The accumulation of one particular protein in the brain is at the basis of three very different age-related conditions. Until recently, nobody understood how this was possible. Research by the Laboratory for Neurobiology and Gene Therapy (KU Leuven) now reveals that the shape of the protein determines the clinical picture.
The presence of α-synuclein protein deposits in the brain is characteristic for three different diseases: Parkinson's disease (PD), multiple system atrophy (MSA) and dementia with Lewy bodies (DLB). Although these disorders are part of the same family, they are clinically and pathologically very different.
Parkinson's disease affects around two percent of the population over 60. The condition manifests itself mainly in motor problems. Dementia with Lewy bodies is less common (0.4 percent of people over 65), but is still the second most common form of dementia, after Alzheimer's disease. Multiple system atrophy is a rare but extremely aggressive disease for which there is virtually no treatment. It causes a variety of health issues, including general pain, bladder problems and low blood pressure, as well as motor problems. Most patients succumb to the disease within five to ten years.
Simulating disease processes
In collaboration with their colleagues from the French National Centre for Scientific Research (CNRS) and Imperial College London, researchers of the KU Leuven Laboratory for Neurobiology and Gene Therapy isolated the α-synuclein protein from brain tissue of deceased PD, MSA and DLB patients. This protein was then multiplied and reproduced with a technique that was specifically designed for this purpose. The different protein shapes were carefully studied in the lab and introduced in lab animals to simulate the disease processes.

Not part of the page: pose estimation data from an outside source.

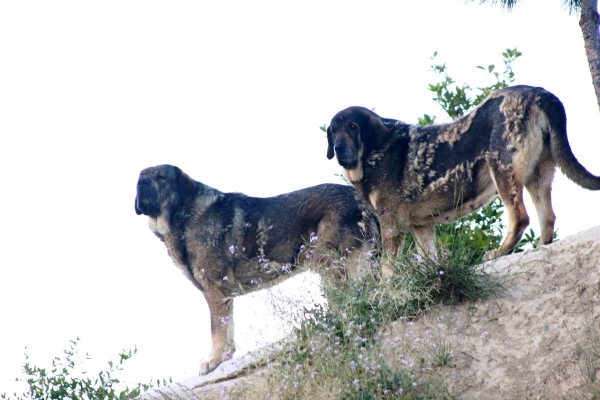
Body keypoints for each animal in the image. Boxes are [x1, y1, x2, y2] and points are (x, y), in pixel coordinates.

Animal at [137, 165, 380, 376]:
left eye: (161, 177)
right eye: (140, 177)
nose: (142, 183)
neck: (184, 218)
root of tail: (357, 196)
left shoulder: (215, 290)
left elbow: (216, 330)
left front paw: (212, 361)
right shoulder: (223, 295)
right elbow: (227, 330)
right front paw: (224, 357)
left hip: (328, 261)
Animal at [326, 84, 600, 260]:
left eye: (352, 126)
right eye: (333, 130)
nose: (337, 148)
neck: (375, 151)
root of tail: (539, 93)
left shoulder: (392, 223)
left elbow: (387, 267)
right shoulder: (421, 226)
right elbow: (429, 260)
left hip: (501, 169)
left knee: (521, 218)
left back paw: (500, 252)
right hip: (538, 175)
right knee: (548, 217)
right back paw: (540, 248)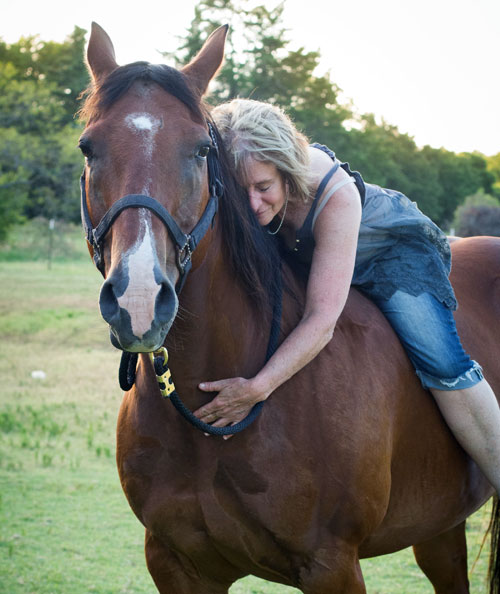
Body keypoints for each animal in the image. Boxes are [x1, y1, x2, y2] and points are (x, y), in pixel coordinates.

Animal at [79, 20, 500, 588]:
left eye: (200, 150)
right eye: (88, 148)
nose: (139, 298)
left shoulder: (331, 566)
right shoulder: (176, 564)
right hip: (439, 527)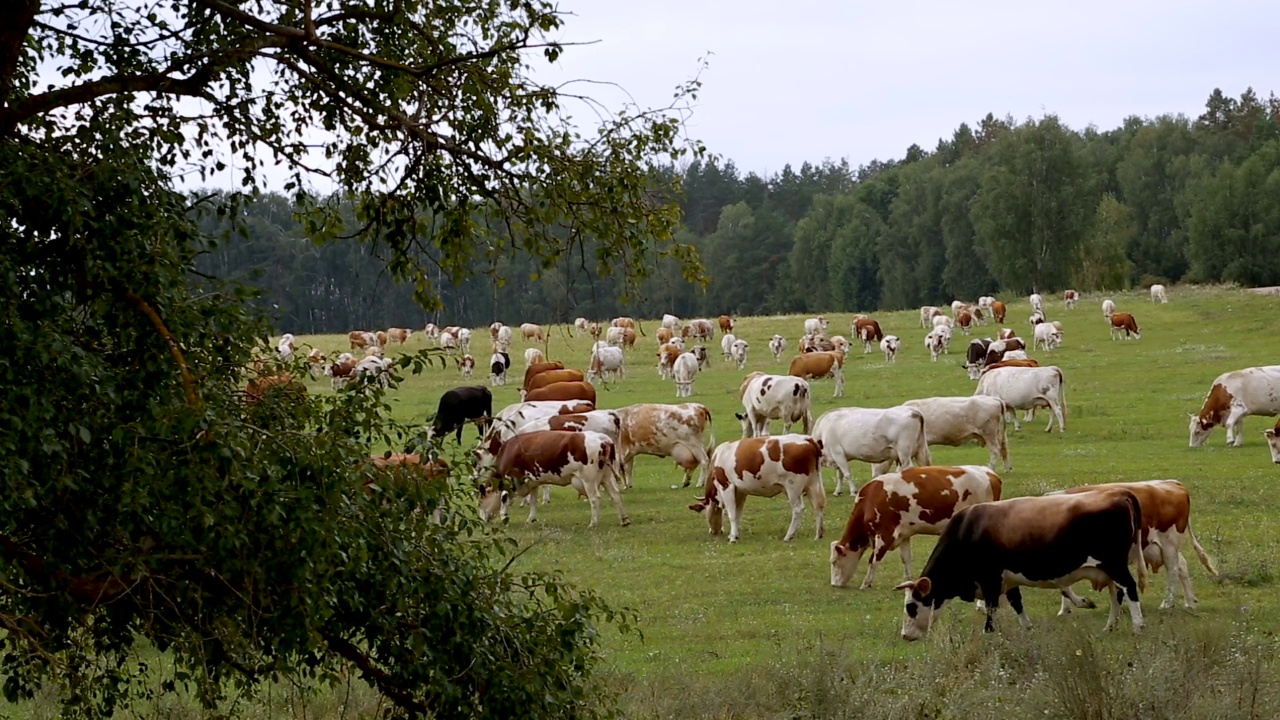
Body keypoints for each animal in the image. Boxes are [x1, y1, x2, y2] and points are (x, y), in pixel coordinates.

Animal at [476, 427, 629, 525]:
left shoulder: (509, 479)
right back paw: (624, 519)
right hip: (607, 477)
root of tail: (602, 438)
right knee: (616, 495)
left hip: (589, 480)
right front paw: (531, 519)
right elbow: (533, 500)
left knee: (595, 499)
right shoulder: (533, 481)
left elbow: (504, 498)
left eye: (480, 502)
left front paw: (504, 517)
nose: (482, 521)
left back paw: (594, 523)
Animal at [691, 435, 829, 540]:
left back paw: (788, 536)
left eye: (704, 513)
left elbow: (731, 513)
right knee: (818, 506)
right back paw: (818, 535)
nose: (713, 532)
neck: (719, 457)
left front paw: (733, 537)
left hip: (793, 486)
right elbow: (737, 513)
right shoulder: (740, 492)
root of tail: (807, 439)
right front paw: (735, 534)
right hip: (812, 484)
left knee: (798, 509)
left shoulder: (726, 486)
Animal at [834, 466, 1003, 589]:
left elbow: (873, 559)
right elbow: (906, 559)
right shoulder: (903, 535)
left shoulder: (885, 534)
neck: (871, 498)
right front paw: (908, 581)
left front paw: (865, 584)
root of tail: (990, 474)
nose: (834, 584)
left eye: (834, 562)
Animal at [896, 486, 1146, 638]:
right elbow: (1016, 602)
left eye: (911, 607)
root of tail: (1119, 492)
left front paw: (989, 633)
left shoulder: (990, 579)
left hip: (1114, 564)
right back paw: (1110, 626)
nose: (905, 636)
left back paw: (1138, 626)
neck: (969, 530)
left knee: (1129, 588)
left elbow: (992, 608)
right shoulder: (1008, 579)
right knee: (1117, 593)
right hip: (1110, 568)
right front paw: (1027, 627)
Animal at [1049, 479, 1218, 607]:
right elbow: (1064, 584)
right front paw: (1066, 609)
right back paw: (1189, 602)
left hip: (1169, 542)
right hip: (1161, 546)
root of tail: (1172, 483)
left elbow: (1064, 586)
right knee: (1182, 565)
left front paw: (1080, 603)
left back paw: (1167, 604)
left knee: (1173, 569)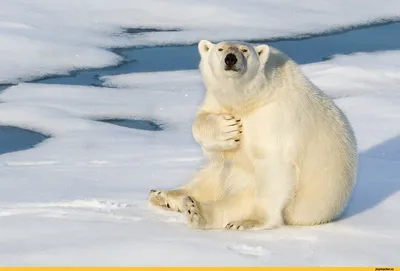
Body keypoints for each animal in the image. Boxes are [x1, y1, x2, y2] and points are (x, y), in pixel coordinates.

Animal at [148, 40, 358, 232]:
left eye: (244, 50)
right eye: (220, 48)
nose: (230, 58)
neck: (251, 99)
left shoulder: (273, 117)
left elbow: (273, 164)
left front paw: (252, 220)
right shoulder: (216, 101)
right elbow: (201, 121)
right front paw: (228, 129)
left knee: (239, 201)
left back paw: (197, 210)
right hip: (219, 173)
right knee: (208, 178)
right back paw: (164, 195)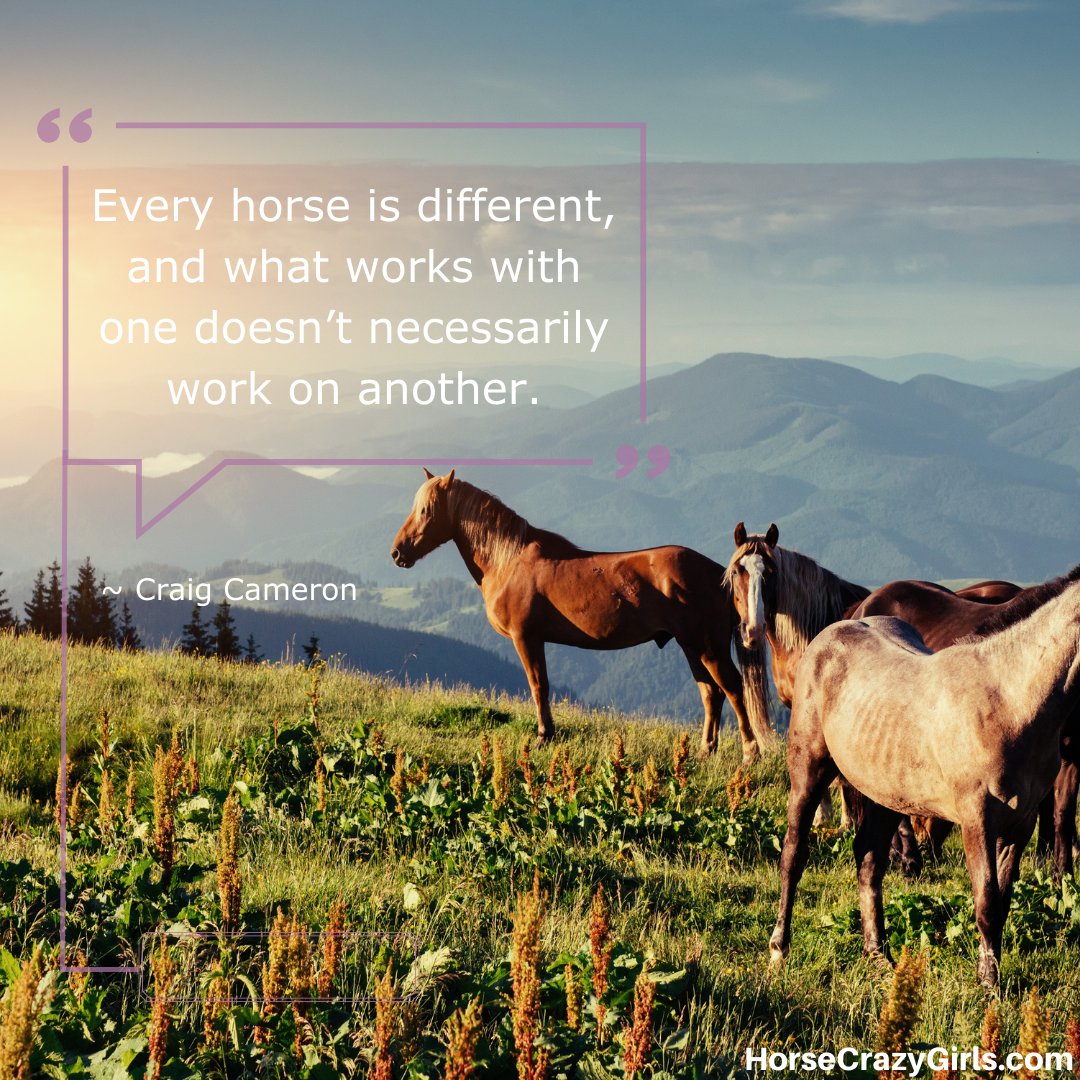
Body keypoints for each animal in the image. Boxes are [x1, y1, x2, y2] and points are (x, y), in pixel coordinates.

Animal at [390, 470, 777, 760]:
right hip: (691, 646)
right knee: (710, 692)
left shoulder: (526, 637)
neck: (509, 561)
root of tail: (722, 574)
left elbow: (538, 685)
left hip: (706, 645)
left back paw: (749, 752)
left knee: (732, 687)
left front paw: (544, 736)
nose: (397, 552)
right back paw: (704, 751)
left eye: (426, 510)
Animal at [764, 578, 1080, 984]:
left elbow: (1003, 902)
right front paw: (989, 986)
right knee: (793, 855)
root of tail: (834, 632)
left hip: (883, 793)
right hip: (809, 771)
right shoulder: (977, 821)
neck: (1010, 702)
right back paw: (780, 949)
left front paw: (990, 977)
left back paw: (877, 955)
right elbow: (987, 903)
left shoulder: (1019, 825)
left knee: (869, 860)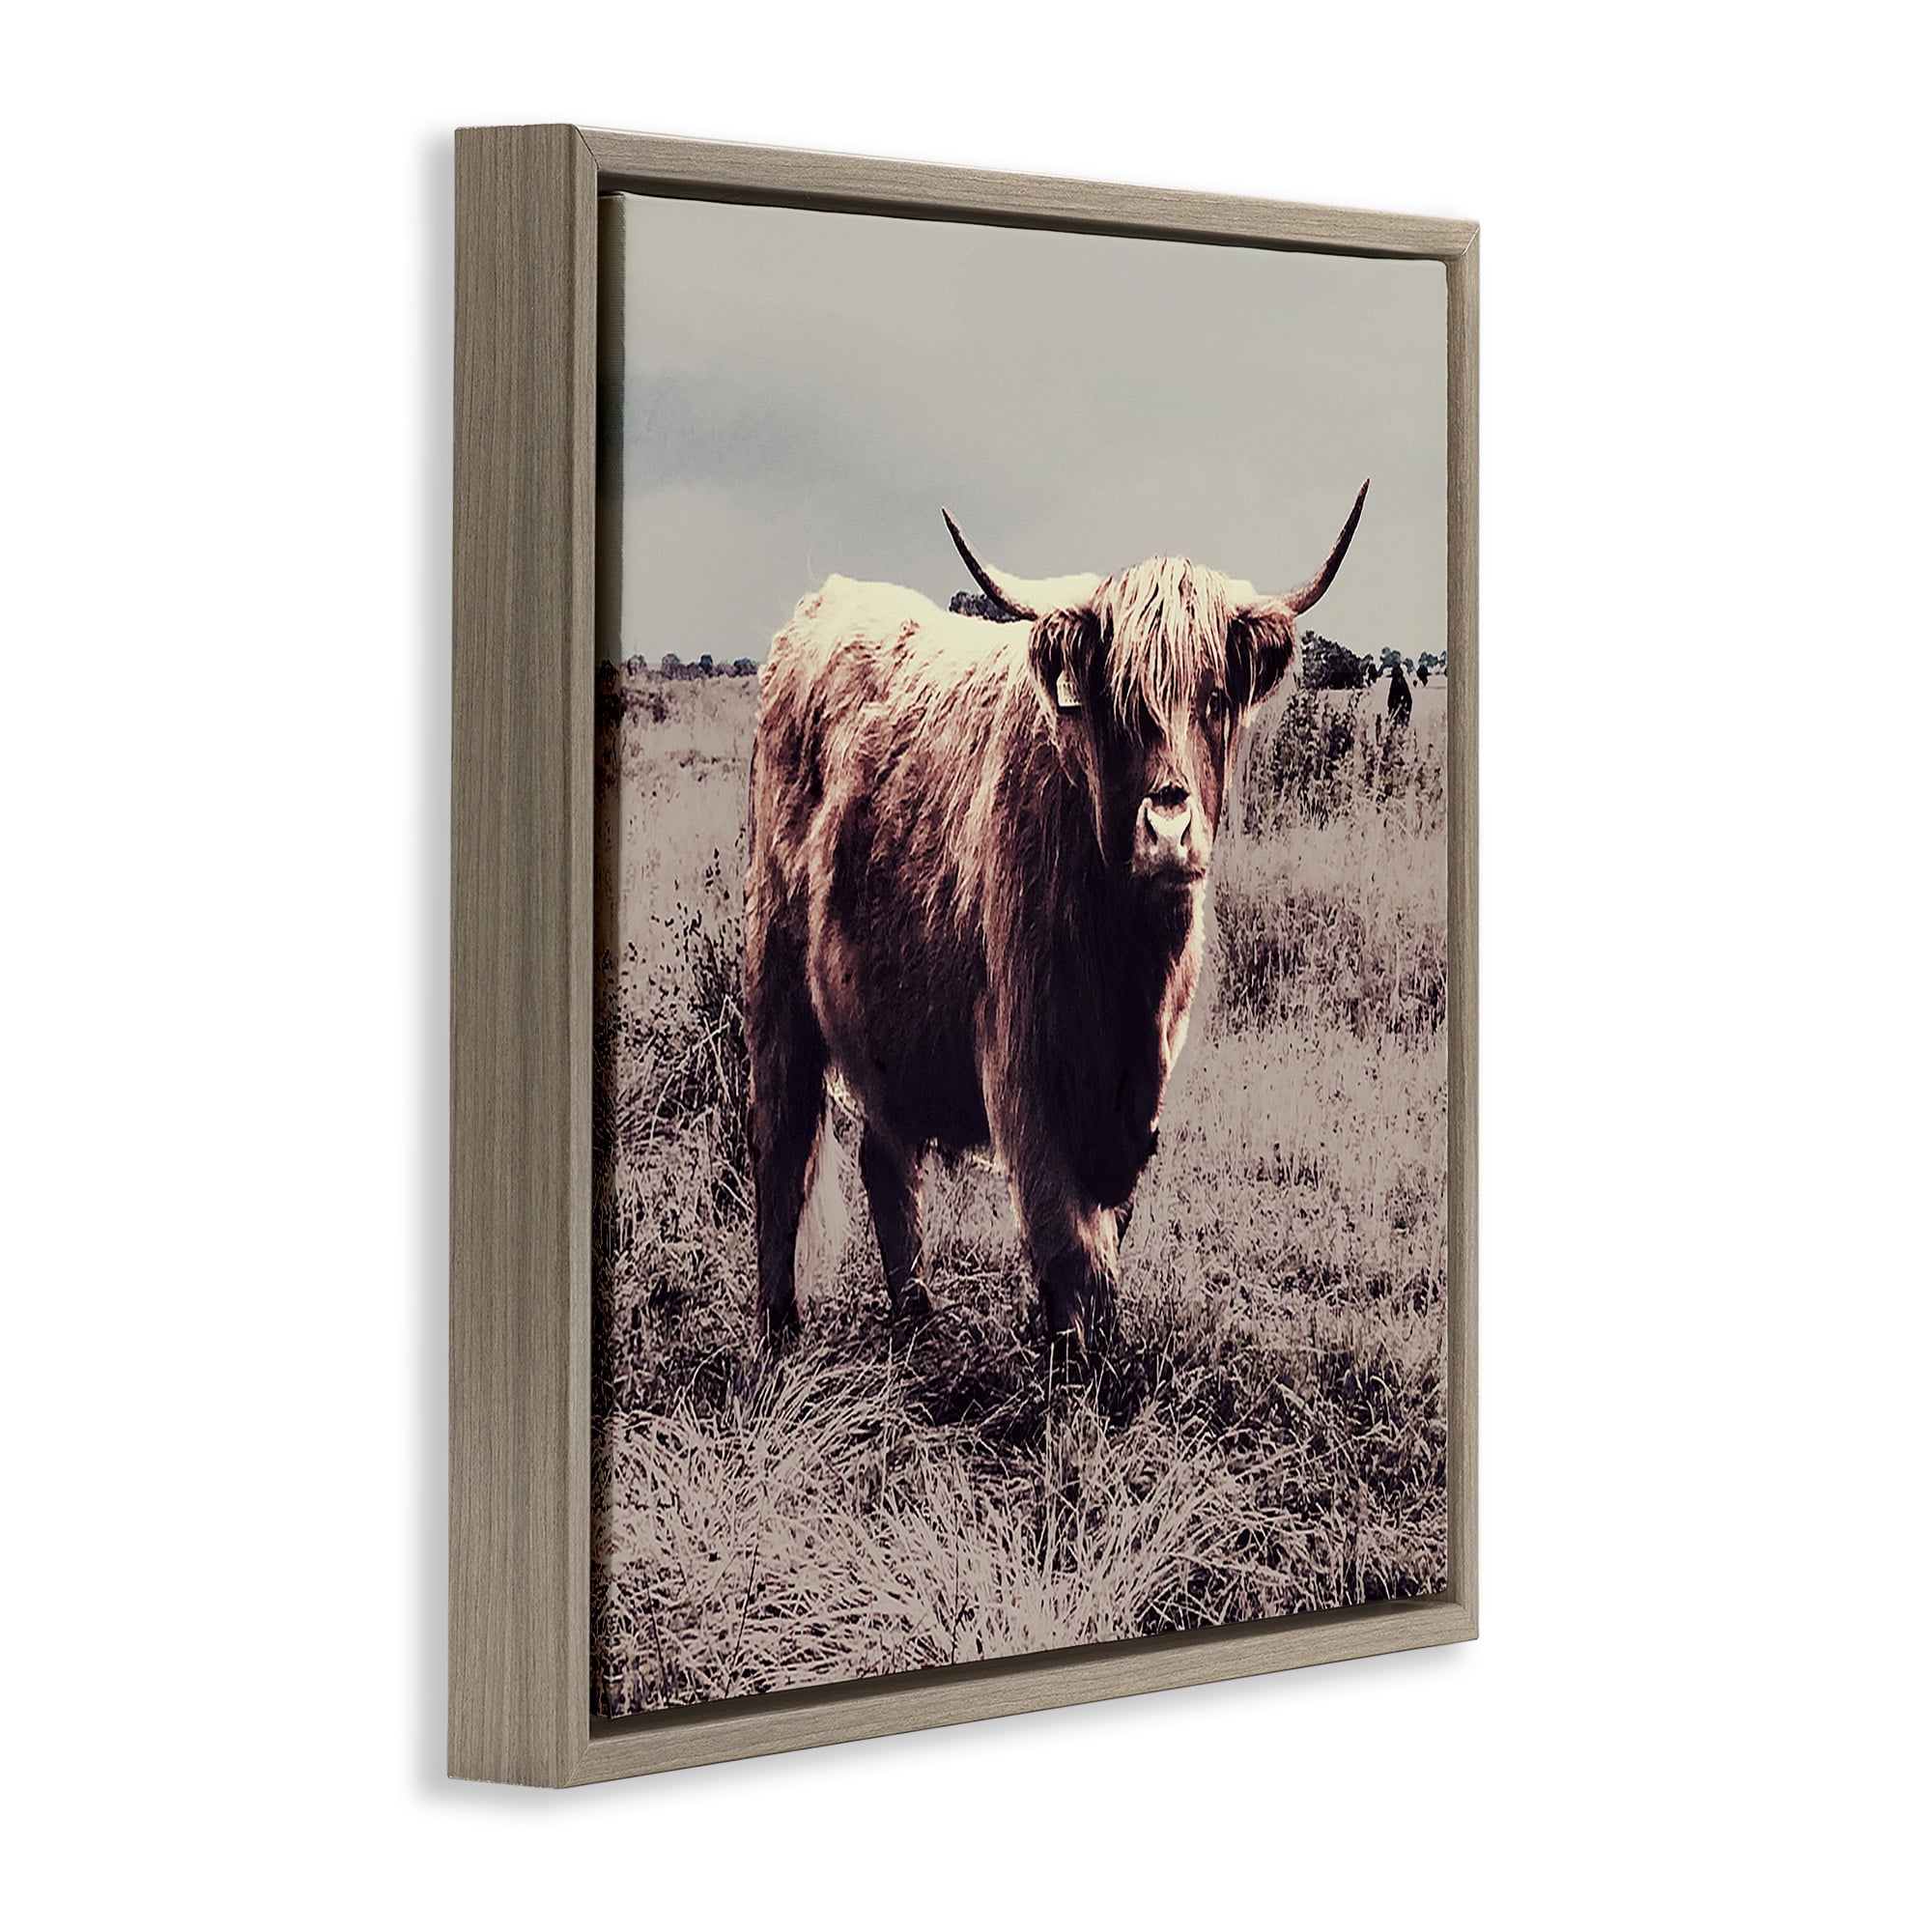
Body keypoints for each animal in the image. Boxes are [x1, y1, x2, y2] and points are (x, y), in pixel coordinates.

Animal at [743, 483, 1369, 1357]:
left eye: (1214, 698)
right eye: (1119, 704)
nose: (1169, 828)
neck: (1127, 964)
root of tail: (823, 602)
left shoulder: (1139, 1092)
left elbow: (1104, 1234)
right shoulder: (1021, 1060)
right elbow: (1068, 1244)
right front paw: (1075, 1365)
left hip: (883, 1016)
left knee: (883, 1155)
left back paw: (916, 1319)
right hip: (776, 981)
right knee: (781, 1148)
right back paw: (778, 1334)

The researchers were able to identify two shapes of the protein: a helical one in MSA and Parkinson's disease, and a cylindrical one in DLB. The shape also determined the severity of the disease symptoms: in MSA the symptoms occurred more quickly and aggressively, while in DLB they were more moderate.
"Previously, it was a mystery why one and the same protein caused three different brain diseases," says research coordinator Dr Anke Van der Perren. "Now, for the first time, we've been able to identify different shapes of α-synuclein protein deposits in patients. Depending on the shape, a different disorder and, thus, a different clinical picture occurs."
Earlier and better diagnosis
The new insights on the origin and structure of the protein shapes may, in time, lead to an earlier and better diagnosis, says Professor Veerle Baekelandt. "To this day, it's very difficult to diagnose these three brain disorders. We want to further unravel the complex process of the protein deposits to gain a better understanding of how the diseases develop. In time, we hope that we'll be able to detect these harmful protein shapes and that a specific treatment can be found to slow down or even stop the disease process."